*What is being asked*
Write out every line of text in the listing below without changing anything, and leave the pictures out of your answer.

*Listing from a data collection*
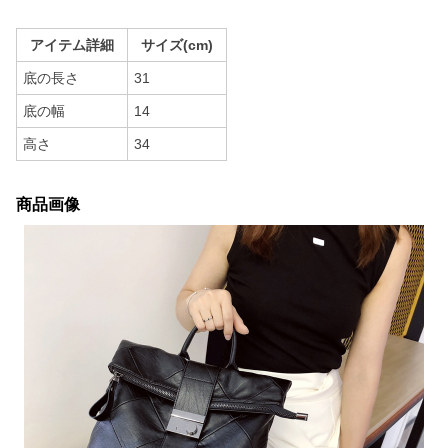
アイテム詳細
サイズ(cm)
底の長さ
31
底の幅
14
高さ
34
商品画像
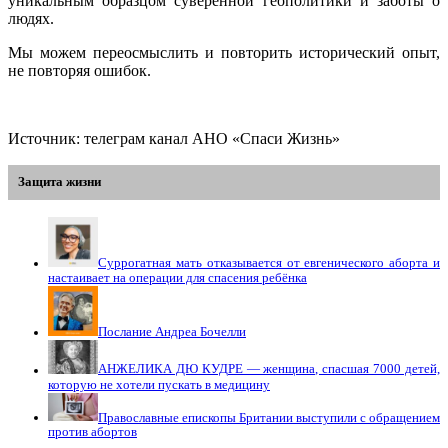
уникальным образцом суверенной геополитики и заботы о
людях.
Мы можем переосмыслить и повторить исторический опыт,
не повторяя ошибок.
Источник: телеграм канал АНО «Спаси Жизнь»
Защита жизни
Суррогатная мать отказывается от евгенического аборта и
настаивает на операции для спасения ребёнка
Послание Андреа Бочелли
АНЖЕЛИКА ДЮ КУДРЕ — женщина, спасшая 7000 детей,
которую не хотели пускать в медицину
Православные епископы Британии выступили с обращением
против абортов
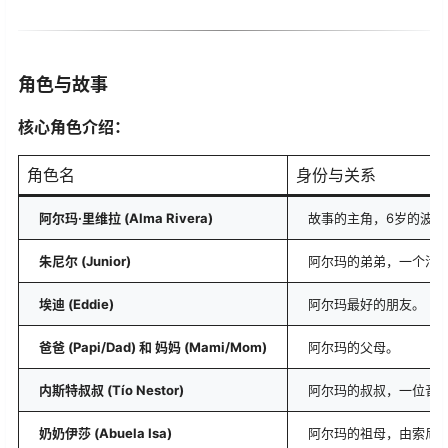
角色与故事
核心角色介绍：
角色名
身份与关系
阿尔玛·里维拉 (Alma Rivera)
故事的主角，6岁的波多
朱尼尔 (Junior)
阿尔玛的弟弟，一个活
埃迪 (Eddie)
阿尔玛最好的朋友。
爸爸 (Papi/Dad) 和 妈妈 (Mami/Mom)
阿尔玛的父母。
内斯特叔叔 (Tío Nestor)
阿尔玛的叔叔，一位音
奶奶伊莎 (Abuela Isa)
阿尔玛的祖母，由索尼娅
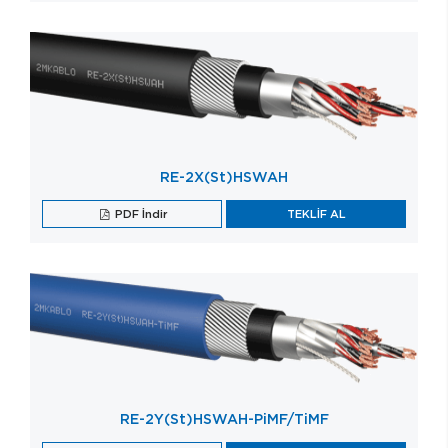
RE-2X(St)HSWAH
PDF İndir
TEKLİF AL
RE-2Y(St)HSWAH-PiMF/TiMF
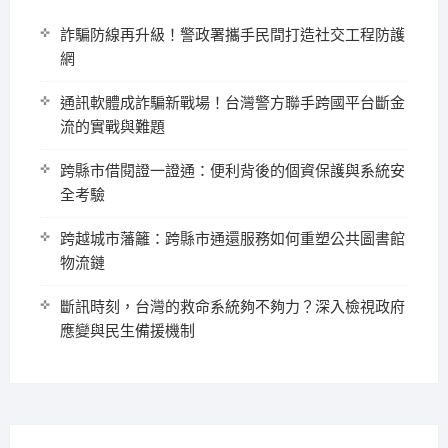
詐騙防線再升級！警政署攜手民間打造社交工程防護
網
通訊軟體成詐騙新戰場！台灣警方聯手跨國平台斷金
流的實戰與難題
跨縣市借閱證一證通：便利背後的個資保護與系統安
全考驗
跨越城市藩籬：跨縣市通還服務如何重塑公共圖書館
物流鏈
斷訊時刻，台灣的救命系統夠不夠力？深入檢視政府
應變與民生備援機制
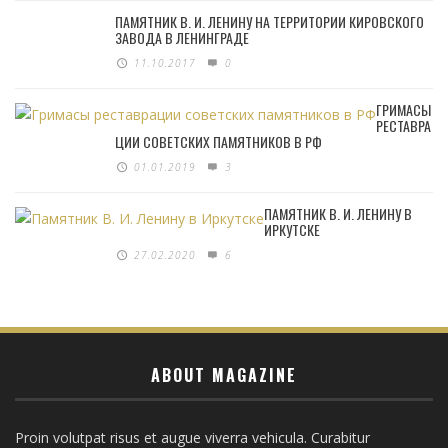
ПАМЯТНИК В. И. ЛЕНИНУ НА ТЕРРИТОРИИ КИРОВСКОГО
ЗАВОДА В ЛЕНИНГРАДЕ
11.10.2017
0
ГРИМАСЫ
РЕСТАВРА
ЦИИ СОВЕТСКИХ ПАМЯТНИКОВ В РФ
01.01.2019
3
ПАМЯТНИК В. И. ЛЕНИНУ В
ИРКУТСКЕ
27.02.2020
6
ABOUT MAGAZINE
Proin volutpat risus et augue viverra vehicula. Curabitur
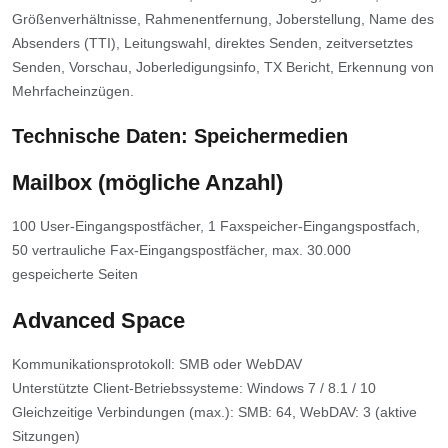
Größenverhältnisse, Rahmenentfernung, Joberstellung, Name des
Absenders (TTI), Leitungswahl, direktes Senden, zeitversetztes
Senden, Vorschau, Joberledigungsinfo, TX Bericht, Erkennung von
Mehrfacheinzügen.
Technische Daten: Speichermedien
Mailbox (mögliche Anzahl)
100 User-Eingangspostfächer, 1 Faxspeicher-Eingangspostfach,
50 vertrauliche Fax-Eingangspostfächer, max. 30.000
gespeicherte Seiten
Advanced Space
Kommunikationsprotokoll: SMB oder WebDAV
Unterstützte Client-Betriebssysteme: Windows 7 / 8.1 / 10
Gleichzeitige Verbindungen (max.): SMB: 64, WebDAV: 3 (aktive
Sitzungen)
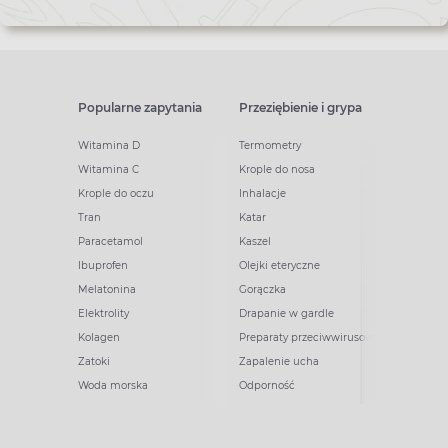
Popularne zapytania
Przeziębienie i grypa
Witamina D
Termometry
Witamina C
Krople do nosa
Krople do oczu
Inhalacje
Tran
Katar
Paracetamol
Kaszel
Ibuprofen
Olejki eteryczne
Melatonina
Gorączka
Elektrolity
Drapanie w gardle
Kolagen
Preparaty przeciwwirusowe
Zatoki
Zapalenie ucha
Woda morska
Odporność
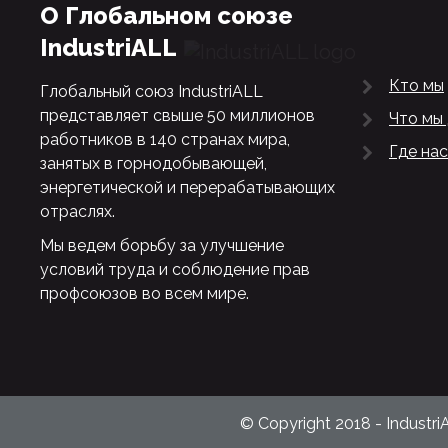
О Глобальном союзе
IndustriALL
Кто мы
Глобальный союз IndustriALL
представляет свыше 50 миллионов
Что мы
работников в 140 странах мира,
Где нас
занятых в горнодобывающей,
энергетической и перерабатывающих
отраслях.
Мы ведем борьбу за улучшение
условий труда и соблюдение прав
профсоюзов во всем мире.
© Copyright 2018 - Industri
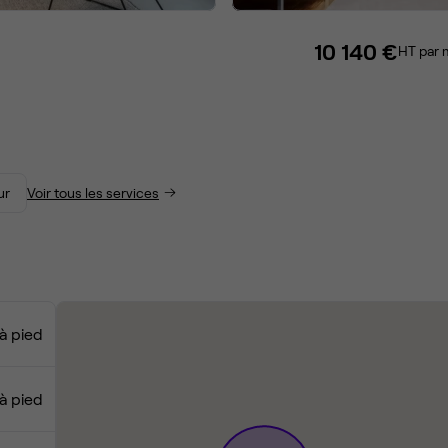
10 140 €
HT par 
ur
Voir tous les services
à pied
à pied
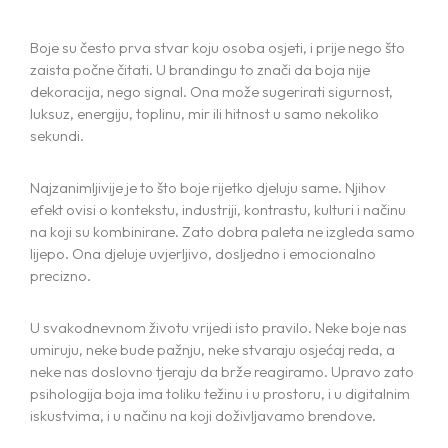
Boje su često prva stvar koju osoba osjeti, i prije nego što
zaista počne čitati. U brandingu to znači da boja nije
dekoracija, nego signal. Ona može sugerirati sigurnost,
luksuz, energiju, toplinu, mir ili hitnost u samo nekoliko
sekundi.
Najzanimljivije je to što boje rijetko djeluju same. Njihov
efekt ovisi o kontekstu, industriji, kontrastu, kulturi i načinu
na koji su kombinirane. Zato dobra paleta ne izgleda samo
lijepo. Ona djeluje uvjerljivo, dosljedno i emocionalno
precizno.
U svakodnevnom životu vrijedi isto pravilo. Neke boje nas
umiruju, neke bude pažnju, neke stvaraju osjećaj reda, a
neke nas doslovno tjeraju da brže reagiramo. Upravo zato
psihologija boja ima toliku težinu i u prostoru, i u digitalnim
iskustvima, i u načinu na koji doživljavamo brendove.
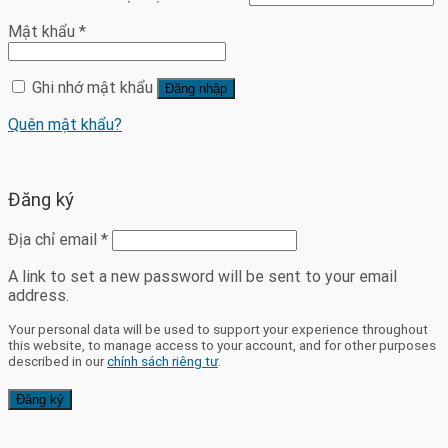
Mật khẩu
*
Ghi nhớ mật khẩu
Đăng nhập
Quên mật khẩu?
Đăng ký
Địa chỉ email
*
A link to set a new password will be sent to your email
address.
Your personal data will be used to support your experience throughout
this website, to manage access to your account, and for other purposes
described in our
chính sách riêng tư
.
Đăng ký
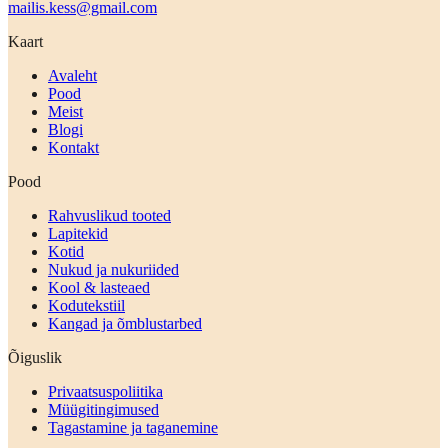
mailis.kess@gmail.com
Kaart
Avaleht
Pood
Meist
Blogi
Kontakt
Pood
Rahvuslikud tooted
Lapitekid
Kotid
Nukud ja nukuriided
Kool & lasteaed
Kodutekstiil
Kangad ja õmblustarbed
Õiguslik
Privaatsuspoliitika
Müügitingimused
Tagastamine ja taganemine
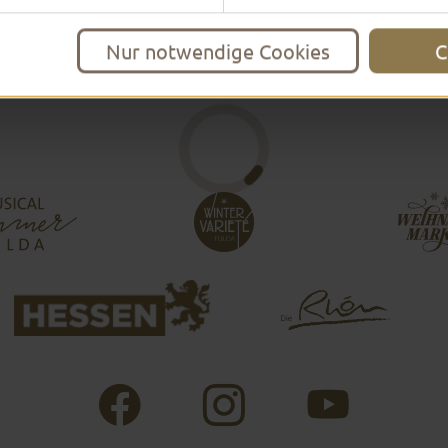
Nur notwendige Cookies
C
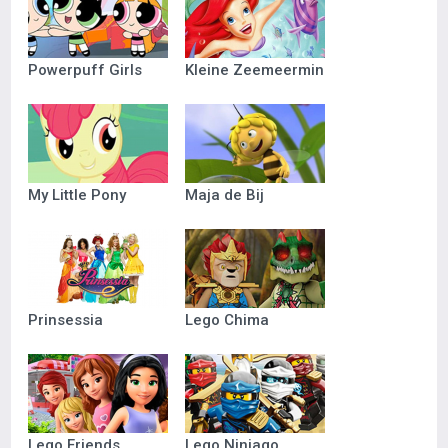
Powerpuff Girls
Kleine Zeemeermin
My Little Pony
Maja de Bij
Prinsessia
Lego Chima
Lego Friends
Lego Ninjago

*Your response*
アイテム詳細
サイズ(cm)
底の長さ
31
底の幅
14
高さ
34
商品画像
уникальным образцом суверенной геополитики и заботы о
людях.
Мы можем переосмыслить и повторить исторический опыт,
не повторяя ошибок.
Источник: телеграм канал АНО «Спаси Жизнь»
Защита жизни
Суррогатная мать отказывается от евгенического аборта и
настаивает на операции для спасения ребёнка
Послание Андреа Бочелли
АНЖЕЛИКА ДЮ КУДРЕ — женщина, спасшая 7000 детей,
которую не хотели пускать в медицину
Православные епископы Британии выступили с обращением
против абортов
角色与故事
核心角色介绍：
角色名
身份与关系
阿尔玛·里维拉 (Alma Rivera)
故事的主角，6岁的波多
朱尼尔 (Junior)
阿尔玛的弟弟，一个活
埃迪 (Eddie)
阿尔玛最好的朋友。
爸爸 (Papi/Dad) 和 妈妈 (Mami/Mom)
阿尔玛的父母。
内斯特叔叔 (Tío Nestor)
阿尔玛的叔叔，一位音
奶奶伊莎 (Abuela Isa)
阿尔玛的祖母，由索尼娅
RE-2X(St)HSWAH
PDF İndir
TEKLİF AL
RE-2Y(St)HSWAH-PiMF/TiMF
詐騙防線再升級！警政署攜手民間打造社交工程防護
網
通訊軟體成詐騙新戰場！台灣警方聯手跨國平台斷金
流的實戰與難題
跨縣市借閱證一證通：便利背後的個資保護與系統安
全考驗
跨越城市藩籬：跨縣市通還服務如何重塑公共圖書館
物流鏈
斷訊時刻，台灣的救命系統夠不夠力？深入檢視政府
應變與民生備援機制
ПАМЯТНИК В. И. ЛЕНИНУ НА ТЕРРИТОРИИ КИРОВСКОГО
ЗАВОДА В ЛЕНИНГРАДЕ
11.10.2017
0
ГРИМАСЫ
РЕСТАВРА
ЦИИ СОВЕТСКИХ ПАМЯТНИКОВ В РФ
01.01.2019
3
ПАМЯТНИК В. И. ЛЕНИНУ В
ИРКУТСКЕ
27.02.2020
6
ABOUT MAGAZINE
Proin volutpat risus et augue viverra vehicula. Curabitur
Größenverhältnisse, Rahmenentfernung, Joberstellung, Name des
Absenders (TTI), Leitungswahl, direktes Senden, zeitversetztes
Senden, Vorschau, Joberledigungsinfo, TX Bericht, Erkennung von
Mehrfacheinzügen.
Technische Daten: Speichermedien
Mailbox (mögliche Anzahl)
100 User-Eingangspostfächer, 1 Faxspeicher-Eingangspostfach,
50 vertrauliche Fax-Eingangspostfächer, max. 30.000
gespeicherte Seiten
Advanced Space
Kommunikationsprotokoll: SMB oder WebDAV
Unterstützte Client-Betriebssysteme: Windows 7 / 8.1 / 10
Gleichzeitige Verbindungen (max.): SMB: 64, WebDAV: 3 (aktive
Sitzungen)
Popularne zapytania
Przeziębienie i grypa
Witamina D
Termometry
Witamina C
Krople do nosa
Krople do oczu
Inhalacje
Tran
Katar
Paracetamol
Kaszel
Ibuprofen
Olejki eteryczne
Melatonina
Gorączka
Elektrolity
Drapanie w gardle
Kolagen
Preparaty przeciwwirusowe
Zatoki
Zapalenie ucha
Woda morska
Odporność
О Глобальном союзе
IndustriALL
Кто мы
Глобальный союз IndustriALL
представляет свыше 50 миллионов
Что мы
работников в 140 странах мира,
Где нас
занятых в горнодобывающей,
энергетической и перерабатывающих
отраслях.
Мы ведем борьбу за улучшение
условий труда и соблюдение прав
профсоюзов во всем мире.
© Copyright 2018 - Industri
10 140 €
HT par 
ur
Voir tous les services
à pied
à pied
Boje su često prva stvar koju osoba osjeti, i prije nego što
zaista počne čitati. U brandingu to znači da boja nije
dekoracija, nego signal. Ona može sugerirati sigurnost,
luksuz, energiju, toplinu, mir ili hitnost u samo nekoliko
sekundi.
Najzanimljivije je to što boje rijetko djeluju same. Njihov
efekt ovisi o kontekstu, industriji, kontrastu, kulturi i načinu
na koji su kombinirane. Zato dobra paleta ne izgleda samo
lijepo. Ona djeluje uvjerljivo, dosljedno i emocionalno
precizno.
U svakodnevnom životu vrijedi isto pravilo. Neke boje nas
umiruju, neke bude pažnju, neke stvaraju osjećaj reda, a
neke nas doslovno tjeraju da brže reagiramo. Upravo zato
psihologija boja ima toliku težinu i u prostoru, i u digitalnim
iskustvima, i u načinu na koji doživljavamo brendove.
Mật khẩu
*
Ghi nhớ mật khẩu
Đăng nhập
Quên mật khẩu?
Đăng ký
Địa chỉ email
*
A link to set a new password will be sent to your email
address.
Your personal data will be used to support your experience throughout
this website, to manage access to your account, and for other purposes
described in our
chính sách riêng tư
.
Đăng ký
mailis.kess@gmail.com
Kaart
Avaleht
Pood
Meist
Blogi
Kontakt
Pood
Rahvuslikud tooted
Lapitekid
Kotid
Nukud ja nukuriided
Kool & lasteaed
Kodutekstiil
Kangad ja õmblustarbed
Õiguslik
Privaatsuspoliitika
Müügitingimused
Tagastamine ja taganemine
Nur notwendige Cookies
C
Powerpuff Girls
Kleine Zeemeermin
My Little Pony
Maja de Bij
Prinsessia
Lego Chima
Lego Friends
Lego Ninjago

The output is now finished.